Page extract:
------------------------------------

[ensembl-dev] Memory leaks (cyclic references)

Kim Brugger kim.brugger at easih.ac.uk
Fri Sep 17 12:45:27 BST 2010


Hi Graham

Thanks, that did the trick. I will now remove all my own weaken calls.

Cheers,

Kim

On 17/09/10 12:24, Graham Ritchie wrote:
> Hi Kim,
>
> We found a similar issue running the SNP effect predictor internally on large datasets. We fixed this with a call to weaken the (circular) reference a TranscriptVariation has to its corresponding VariationFeature. This fix is in release 59 of the API. Is this the version you are using (you should see a call to weaken in VariationFeature.pm if so)? If not please can you try updating to the latest version to see if this fixes your problem, and if the issue still remains let us know.
>
> Cheers,
>
> Graham
>
>
> On 17 Sep 2010, at 12:08, Kim Brugger wrote:
>
>    
>> Hi
>>
>> I have a some data sets with ~40,000 SNPs that I am analysing this with a modified version of the snp_effect_predictor.pl script. Oddly enough the scripts never manage to finish due to excessive memory usage (+12GB ram). After cutting down the script to its minimum it is now clear that the ensembl code suffers from memory leaks and I suspect this is due to cyclic references.
>>
>> My primary way of doing this has been by using Devel::Leak. This tells you the number of objects in the scalar table. In a perfect world the number of entries in this table should be constant as the variables are being garbage collected. This is not the case with the objects originating from the ensembl code. Looking at some of these objects with Devel::Cycle shows that the slice objects contains ~40 cyclic references, and TranscriptVariation upto +6000 cyclic references.

------------------------------------

Task instructions:
a) In the memory leaks thread, which release of the API contains the fix that weakens the circular reference?
b) In the memory leaks thread, rewrite the paragraph beginning "My primary way of doing this" as a short bulleted list that keeps its main facts.
c) From the memory leaks thread, reproduce the passage starting with "Thanks, that did" and going on through "let us know.".

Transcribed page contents
------------------------------------

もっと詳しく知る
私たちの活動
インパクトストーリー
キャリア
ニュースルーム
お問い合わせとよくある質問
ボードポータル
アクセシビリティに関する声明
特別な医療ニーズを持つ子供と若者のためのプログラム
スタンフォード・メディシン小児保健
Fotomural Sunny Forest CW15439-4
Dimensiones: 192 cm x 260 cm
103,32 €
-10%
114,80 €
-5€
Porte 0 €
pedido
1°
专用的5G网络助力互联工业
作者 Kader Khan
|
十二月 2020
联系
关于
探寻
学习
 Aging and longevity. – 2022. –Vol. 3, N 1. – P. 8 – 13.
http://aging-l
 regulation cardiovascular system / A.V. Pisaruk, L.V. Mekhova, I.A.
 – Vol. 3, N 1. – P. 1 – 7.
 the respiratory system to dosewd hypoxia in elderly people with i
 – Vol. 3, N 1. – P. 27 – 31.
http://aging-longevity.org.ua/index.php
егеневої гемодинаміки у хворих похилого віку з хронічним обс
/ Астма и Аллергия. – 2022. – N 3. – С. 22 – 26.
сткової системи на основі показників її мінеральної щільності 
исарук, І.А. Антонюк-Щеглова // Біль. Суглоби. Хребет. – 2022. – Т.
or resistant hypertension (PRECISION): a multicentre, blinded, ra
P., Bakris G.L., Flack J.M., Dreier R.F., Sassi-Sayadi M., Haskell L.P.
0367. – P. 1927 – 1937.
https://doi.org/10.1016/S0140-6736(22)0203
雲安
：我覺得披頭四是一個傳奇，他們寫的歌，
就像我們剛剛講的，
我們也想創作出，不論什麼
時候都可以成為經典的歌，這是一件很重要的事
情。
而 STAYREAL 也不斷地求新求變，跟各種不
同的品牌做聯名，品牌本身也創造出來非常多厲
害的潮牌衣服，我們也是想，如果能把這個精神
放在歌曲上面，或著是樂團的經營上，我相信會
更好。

------------------------------------

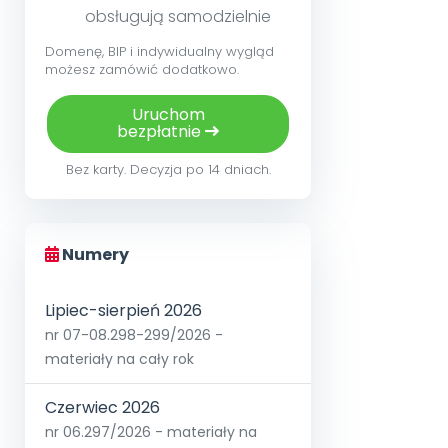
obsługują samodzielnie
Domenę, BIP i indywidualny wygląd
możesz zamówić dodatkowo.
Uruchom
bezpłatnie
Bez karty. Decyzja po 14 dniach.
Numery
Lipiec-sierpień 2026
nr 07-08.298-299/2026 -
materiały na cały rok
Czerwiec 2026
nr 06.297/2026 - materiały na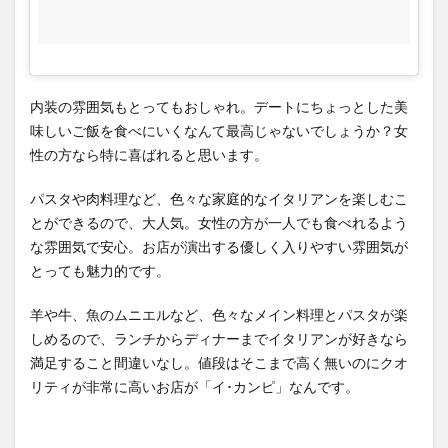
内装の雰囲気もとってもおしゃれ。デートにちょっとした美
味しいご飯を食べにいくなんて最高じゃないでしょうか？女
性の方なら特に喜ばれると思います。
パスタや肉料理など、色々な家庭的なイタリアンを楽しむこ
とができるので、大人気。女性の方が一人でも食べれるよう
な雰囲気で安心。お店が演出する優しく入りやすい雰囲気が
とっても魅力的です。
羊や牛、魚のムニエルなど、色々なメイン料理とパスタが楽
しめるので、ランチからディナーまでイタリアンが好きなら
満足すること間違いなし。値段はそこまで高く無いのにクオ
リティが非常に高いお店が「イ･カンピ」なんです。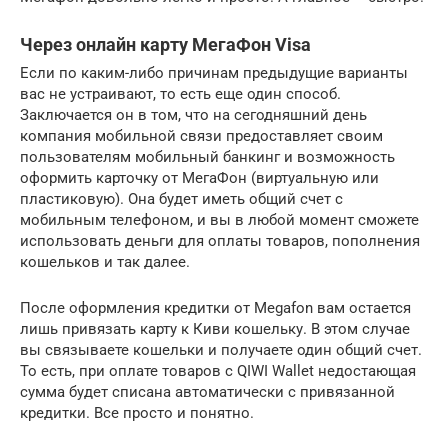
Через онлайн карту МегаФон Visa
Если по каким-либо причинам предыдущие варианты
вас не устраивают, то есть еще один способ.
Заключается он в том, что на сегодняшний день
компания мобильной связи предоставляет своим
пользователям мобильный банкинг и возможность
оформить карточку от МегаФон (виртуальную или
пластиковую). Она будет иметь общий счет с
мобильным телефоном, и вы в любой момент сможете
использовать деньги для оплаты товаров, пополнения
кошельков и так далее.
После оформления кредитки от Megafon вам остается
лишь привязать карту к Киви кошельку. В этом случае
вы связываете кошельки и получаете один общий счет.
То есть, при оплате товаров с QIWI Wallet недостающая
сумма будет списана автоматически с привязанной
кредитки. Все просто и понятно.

------------------------------------

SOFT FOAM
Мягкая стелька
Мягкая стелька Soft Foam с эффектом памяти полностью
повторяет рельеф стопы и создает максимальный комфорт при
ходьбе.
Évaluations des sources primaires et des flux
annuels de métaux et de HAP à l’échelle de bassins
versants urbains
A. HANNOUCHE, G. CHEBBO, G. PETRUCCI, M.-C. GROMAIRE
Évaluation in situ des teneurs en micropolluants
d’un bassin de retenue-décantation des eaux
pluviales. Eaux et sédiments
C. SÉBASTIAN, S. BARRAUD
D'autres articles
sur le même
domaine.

------------------------------------

Activity answers:
a) Release 59.

b)
- Devel::Leak was the main tool used; it reports the number of objects in the scalar table.
- Ideally that number stays constant as variables are garbage collected, but this does not happen with objects from the ensembl code.
- Devel::Cycle shows about 40 cyclic references in the slice objects and more than 6,000 in TranscriptVariation.

c)
Thanks, that did the trick. I will now remove all my own weaken calls.

Cheers,

Kim

On 17/09/10 12:24, Graham Ritchie wrote:
> Hi Kim,
>
> We found a similar issue running the SNP effect predictor internally on large datasets. We fixed this with a call to weaken the (circular) reference a TranscriptVariation has to its corresponding VariationFeature. This fix is in release 59 of the API. Is this the version you are using (you should see a call to weaken in VariationFeature.pm if so)? If not please can you try updating to the latest version to see if this fixes your problem, and if the issue still remains let us know.